祁答院ゴルフ倶楽部 チェ・インギル総支配人:
季節的にほかの所より暖かいし、おいしい食べ物がいっぱいある。ゴルフもできる、温泉もあることが一番の人気の理由。やっとチャーター便が運航し、鹿児島の空の道が開いた。うれしく思う

ゴルフに、温暖な気候。今回チャーター便の運航を再開した大韓航空が、地方空港の中で最初に再開を決めるほど、韓国人観光客にとって鹿児島は人気のスポットとなっている。

大韓航空 イ・ソグ日本地域本部長:
大韓航空としては、地方空港の中で(鹿児島が)最初の運航になる。(運航初日の時点で)ほぼ完売し、3月以降の延長も検討している

さらに関係者によると、同じく韓国にある格安航空会社のティーウェイ航空も3月以降、チャーター便を運航する見通し。今後は定期便の運航再開にも大きな期待がかかる中、課題もある。

コロナによる人員減少…課題となる地上職員の補充

南国交通 岩切俊一常務:
コロナで2年半ぐらいにわたって縮んでしまった航空業界を元に戻すことは、簡単にすぐ、というのはなかなか難しい

航空機の誘導や荷物の積み降ろし、カウンター業務などを担い、旅客機の運航に欠かせない“グランドハンドリング”と呼ばれる空港の地上職員が不足しているという。

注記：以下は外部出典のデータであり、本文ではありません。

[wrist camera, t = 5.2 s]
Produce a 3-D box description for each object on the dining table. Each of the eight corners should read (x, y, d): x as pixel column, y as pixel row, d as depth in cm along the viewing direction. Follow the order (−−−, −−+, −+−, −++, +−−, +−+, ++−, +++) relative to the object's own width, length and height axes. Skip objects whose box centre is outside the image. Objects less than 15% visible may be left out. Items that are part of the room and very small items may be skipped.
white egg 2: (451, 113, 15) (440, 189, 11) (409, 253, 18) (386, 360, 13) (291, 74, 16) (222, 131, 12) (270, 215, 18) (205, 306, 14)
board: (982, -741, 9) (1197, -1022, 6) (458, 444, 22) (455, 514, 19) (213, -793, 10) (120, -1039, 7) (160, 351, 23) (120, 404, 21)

南国交通では、航空会社からの依頼を受けて人員を手配するが、コロナによる国内線の減便や国際線の閉鎖で、コロナ前より最大で70人近くが減ったこともある。現在は30人ほど増員しているが、チャーター便の対応では、国内線の職員を応援で回したという。

南国交通 岩切俊一常務:
航空業界で働きたい人の奪い合いというか、鹿児島だけの問題ではなく、全国的に(人材不足の)傾向がみられるのではないかと思います

南国交通では3月以降、さらに21人を採用する予定だが、少なくとも半年程度の研修期間が必要になる。

南国交通 岩切俊一常務:
国際線の復活というのは、鹿児島県の観光、経済面に非常に大きい好影響があると思っているので、少しでもグランドハンドリングの受託を進めていかなければならない。今、一生懸命急いでいるところ

“外国クルーズ船”で新たな観光客の流れを作れるか

もう一つ、観光関係者が期待するのは、外国のクルーズ船の寄港。こちらも約3年ぶりの再開で、3月から年内に90回の寄港が見込まれている。

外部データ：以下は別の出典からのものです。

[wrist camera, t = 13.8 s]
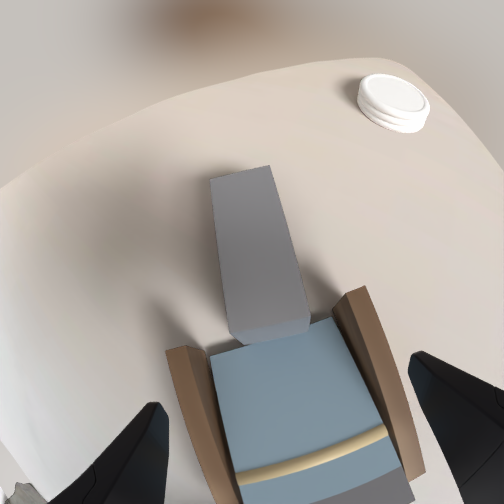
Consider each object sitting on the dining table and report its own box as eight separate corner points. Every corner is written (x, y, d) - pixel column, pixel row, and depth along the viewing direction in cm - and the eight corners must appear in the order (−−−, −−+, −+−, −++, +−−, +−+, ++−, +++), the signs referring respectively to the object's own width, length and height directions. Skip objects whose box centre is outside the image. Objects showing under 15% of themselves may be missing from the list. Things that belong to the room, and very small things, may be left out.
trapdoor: (267, 544, 11) (259, 554, 9) (220, 370, 23) (208, 355, 21) (402, 498, 12) (416, 500, 10) (330, 334, 24) (331, 315, 21)
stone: (311, 316, 17) (269, 165, 22) (229, 333, 17) (209, 179, 23) (308, 331, 21) (274, 201, 27) (244, 345, 21) (223, 213, 27)
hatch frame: (246, 522, 15) (239, 550, 11) (187, 355, 22) (165, 350, 18) (403, 469, 16) (428, 486, 11) (348, 302, 23) (365, 285, 18)
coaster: (346, 89, 34) (349, 70, 31) (404, 92, 34) (409, 75, 31) (372, 134, 30) (378, 113, 27) (434, 136, 30) (443, 118, 27)
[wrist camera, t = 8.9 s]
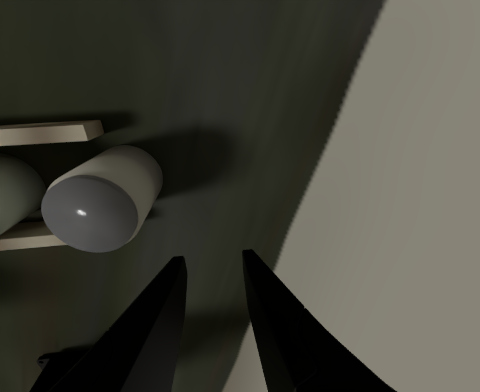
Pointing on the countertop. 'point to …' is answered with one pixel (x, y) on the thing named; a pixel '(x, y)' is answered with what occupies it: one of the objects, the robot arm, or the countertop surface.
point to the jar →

クルーズ船の乗客はこれまで、鹿児島市内での買い物などが定番コースだったが、新たに準備が進められているのが大隅半島への誘客。

鹿屋市 ふるさとPR課 原口賢剛課長:
われわれ鹿屋市としてはチャンスとして捉えている。鹿屋港を活用し、大隅にどう波及させるか

クルーズ船が到着する鹿児島市の人工島・マリンポートかごしまからチャーターした小型の高速船で鹿屋港に向かうというもの。

鹿屋市では、2019年から外国クルーズ船の観光客の取り込みを図ろうとしていたものの、直後、コロナ禍に。それでも2022年度は県民を対象に切り替えて直行便の運航を始め、サイクリングやすし握りなど、大隅の魅力を感じる体験ツアーで新たな選択肢として名乗りを上げている。

若松正大記者:
現在使われている桟橋のほか、大隅に新たな観光客を呼び込むため、新しい桟橋の設置も予定されています

県は現在、鹿屋港に新しい桟橋を整備していて、外国人観光客が錦江湾から雄大な桜島を眺めながら大隅に渡るツアーが実現すれば、新たな経済波及効果が期待できる。

小型船を運航する「なんきゅうドック」 今村弘彦会長:
大隅の観光が発展するように、大隅に行ってもらうために頑張りたい

鹿屋市 ふるさとPR課 原口賢剛課長:
鹿屋市としては、5月ぐらいに外国クルーズ船からの誘客を図れるような取り組みをしていきたい

少しずつ動き出したインバウンド。かつてのにぎわいを取り戻し、新たな戦略でさらにプラスを。
コロナ禍で厳しい状況が続いた鹿児島の経済にとって起爆剤となるか、注目される。